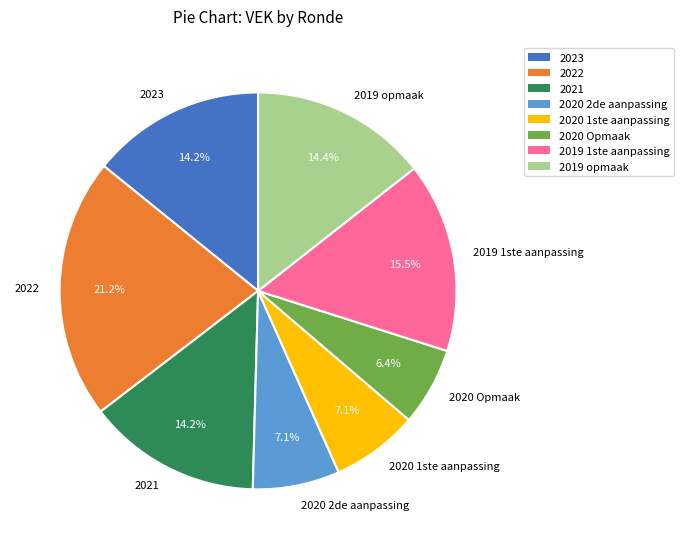

Combined, what portion of the pie is 2021 and 2022?

35.4%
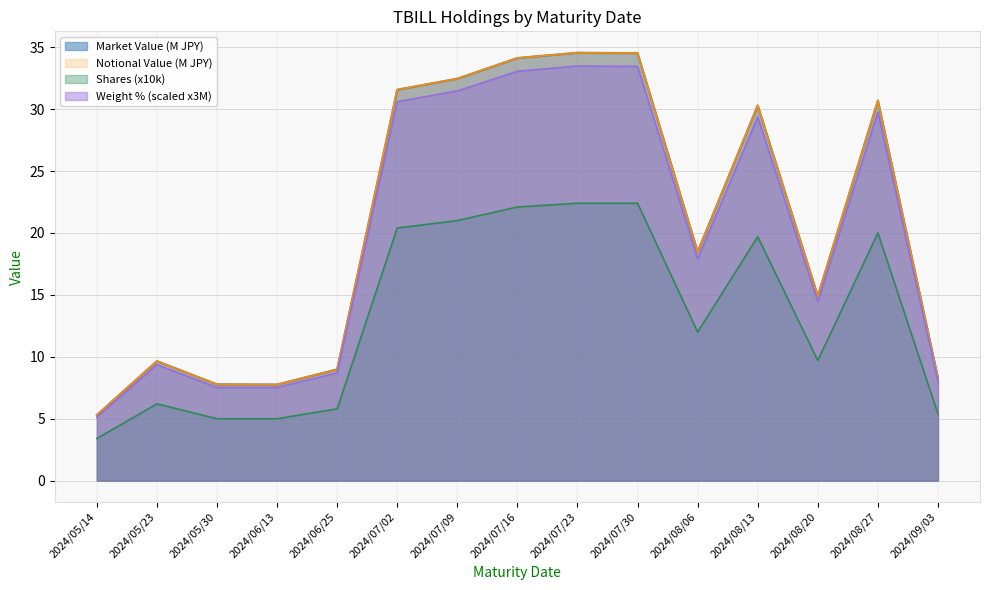

What is the difference between the maximum and minimum values in the Market Value series?

29.3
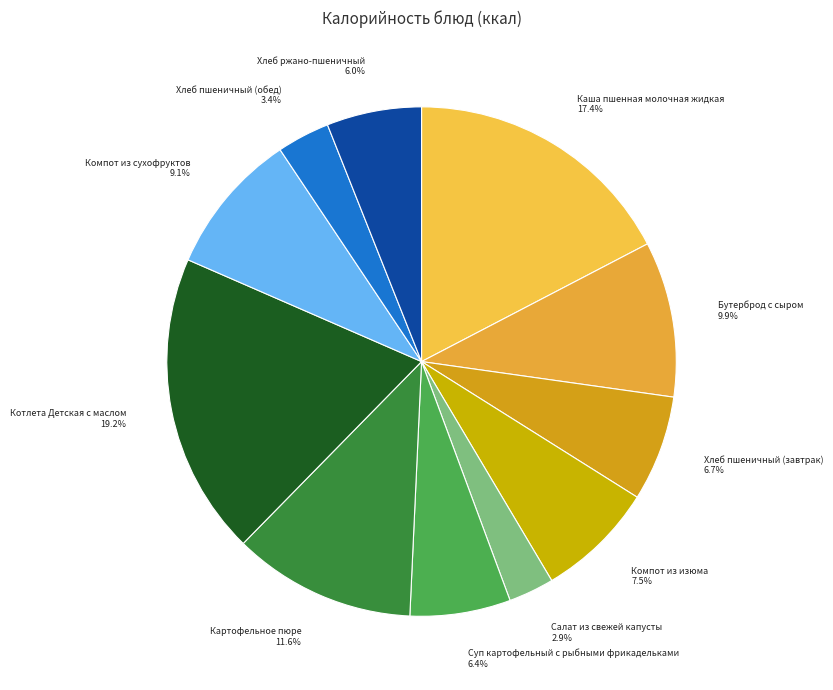

Is there any slice that represents more than half of the pie?

No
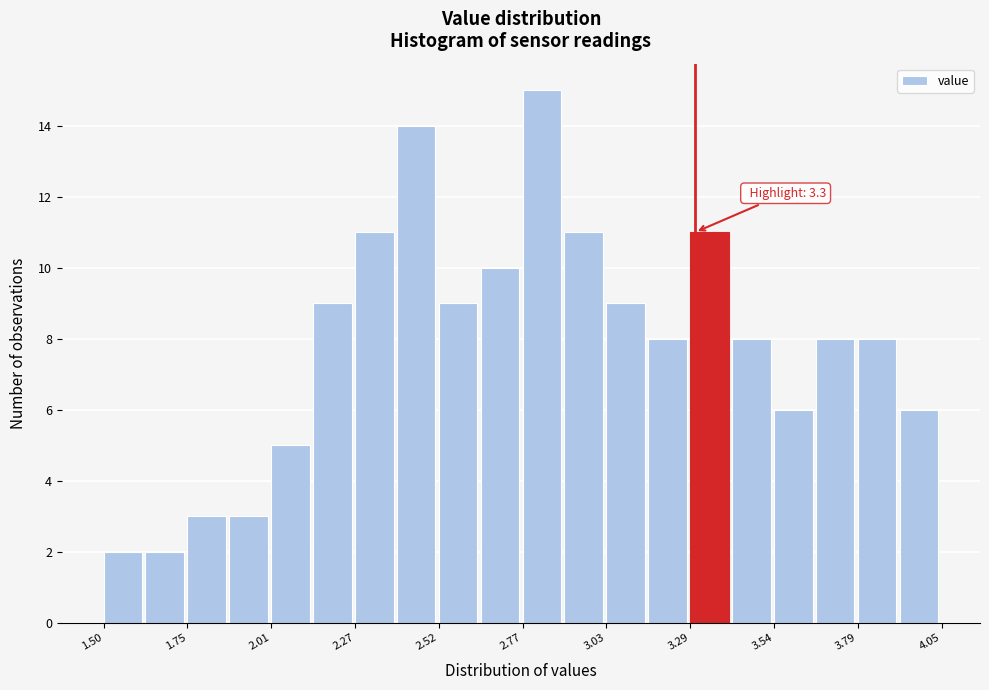

Read against the x-axis, roughly where is the centre of the tallest bar?

2.85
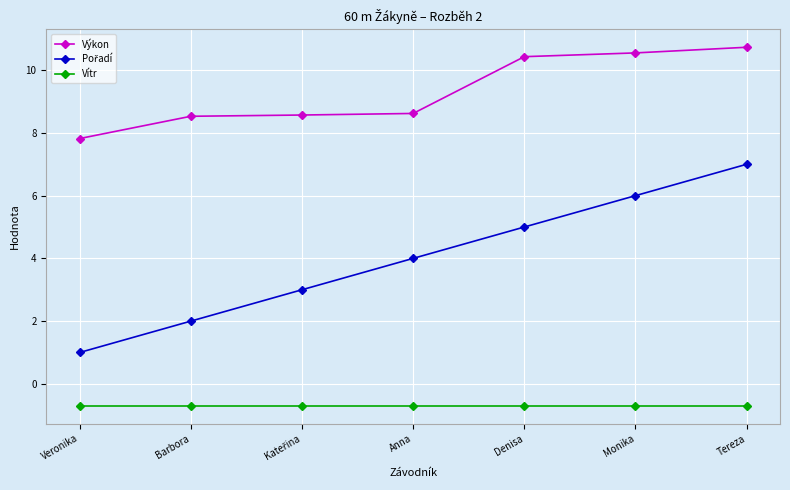

Does the chart display data point markers on the line(s)?

Yes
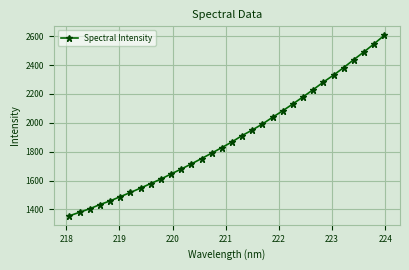

What is the difference between the maximum and minimum values?

1250.5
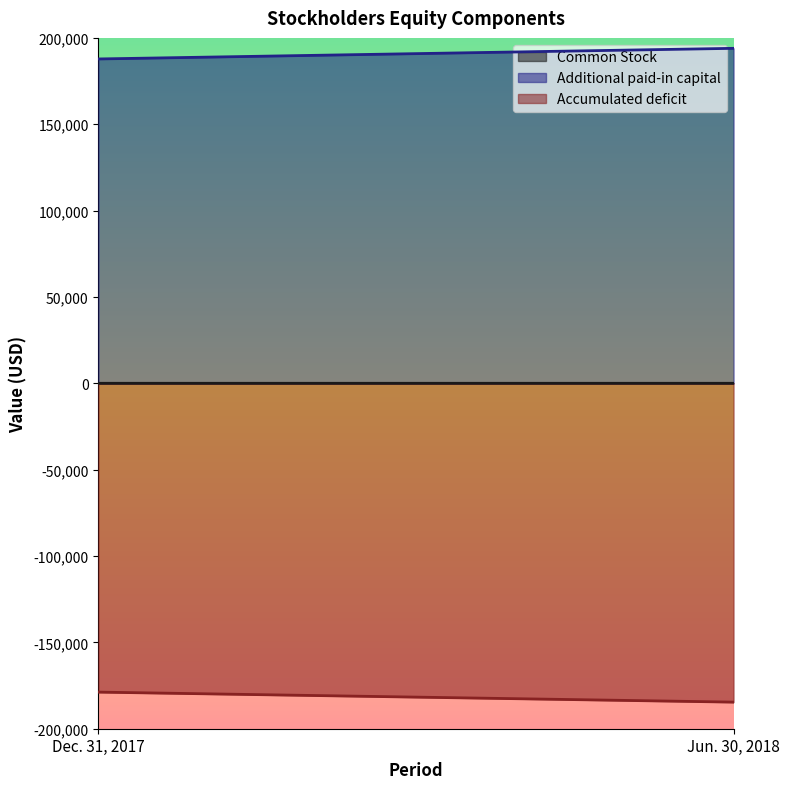

What is the sum of the Common Stock values at Jun. 30, 2018 and Dec. 31, 2017?

13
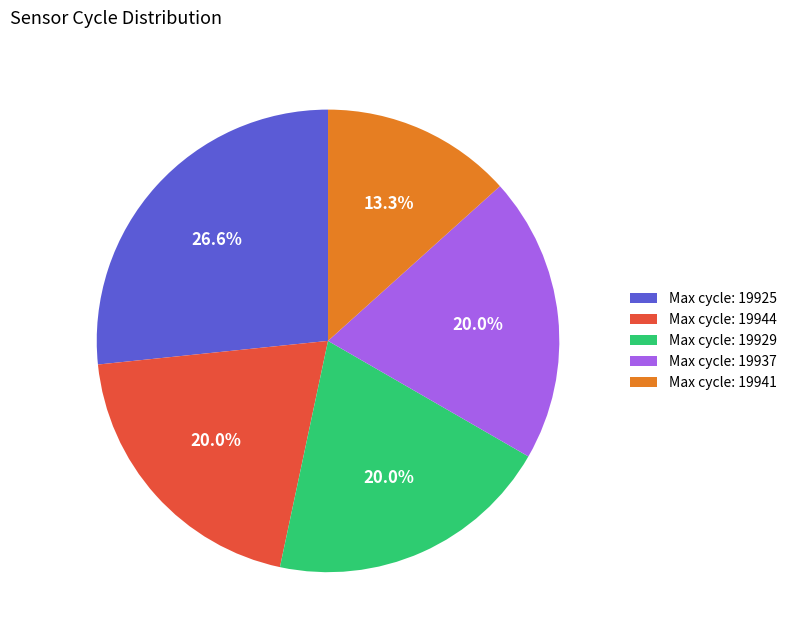

Is there any slice that represents more than half of the pie?

No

TASK STATEMENT:
Reproduce the material from the line containing "Does the chart" through the end, replacing "slice" with "segment" and leaving everything else unchanged. Omit the pictures.

OUTPUT BELOW:
Does the chart display data point markers on the line(s)?

Yes

What is the difference between the maximum and minimum values?

1250.5

What is the sum of the Common Stock values at Jun. 30, 2018 and Dec. 31, 2017?

13

Is there any segment that represents more than half of the pie?

No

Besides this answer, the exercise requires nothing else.